→ **WORK INSTRUCTION**: Scan the entries below for "camera" and copy each line that holds it.

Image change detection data
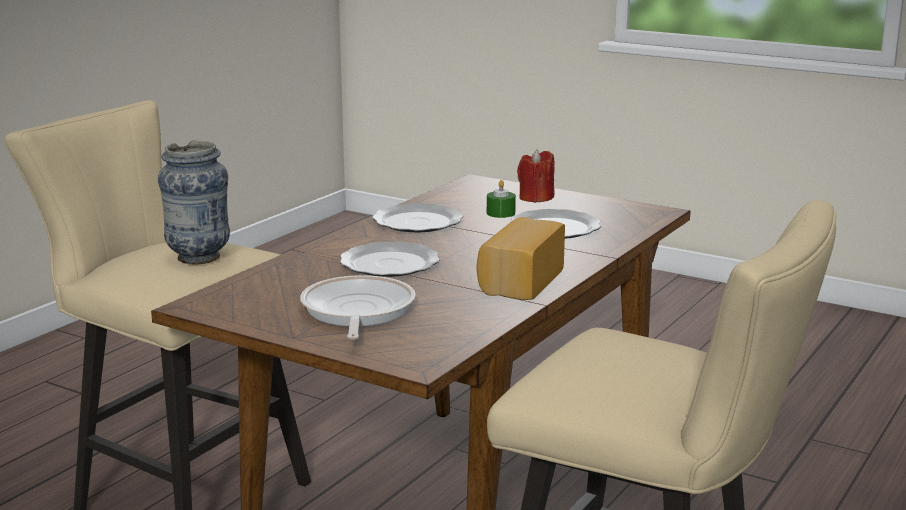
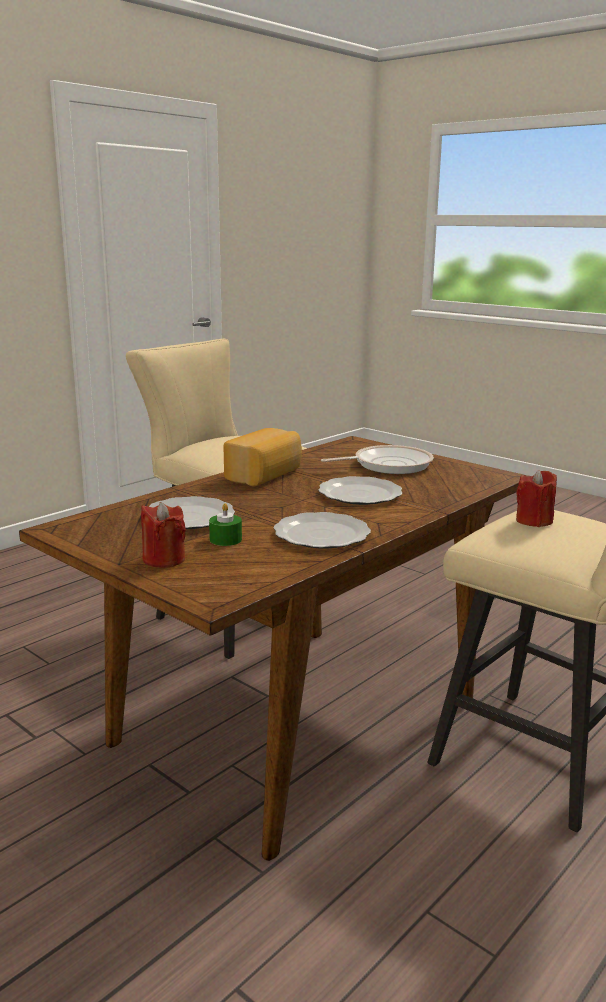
camera: 170 degrees left, 0 degrees up
(198, 257) = (534, 521): vase -> red candle
(356, 312) = (388, 465): frying pan -> frying pan turned 120 degrees counterclockwise

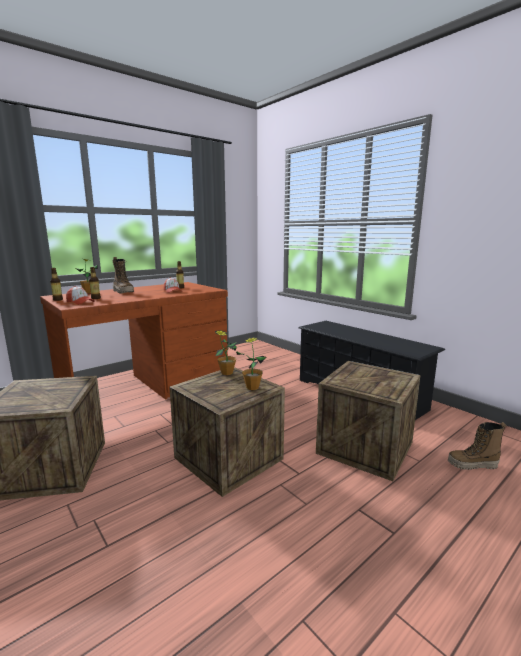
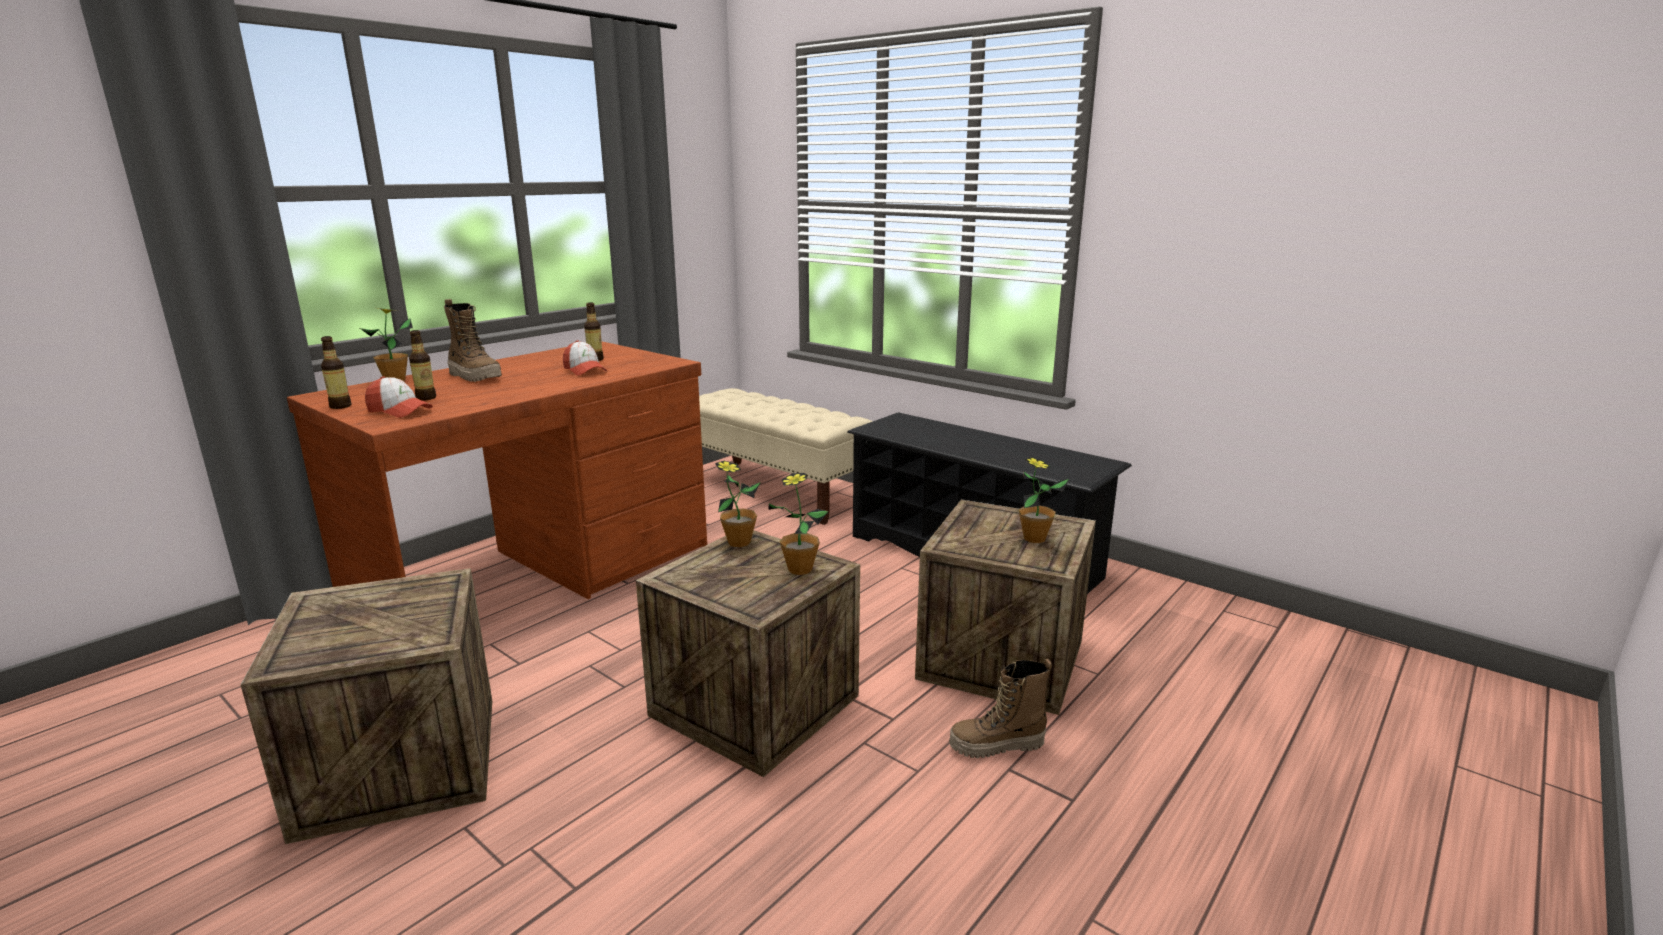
camera: 10 degrees left, 5 degrees up
(268, 357) = (777, 491): none -> beige bench
(383, 381) = (1034, 538): none -> potted plant
(472, 465) = (1185, 672): boot -> boot (996, 746)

→ **EXERCISE RESULT**:
camera: 170 degrees left, 0 degrees up
camera: 10 degrees left, 5 degrees up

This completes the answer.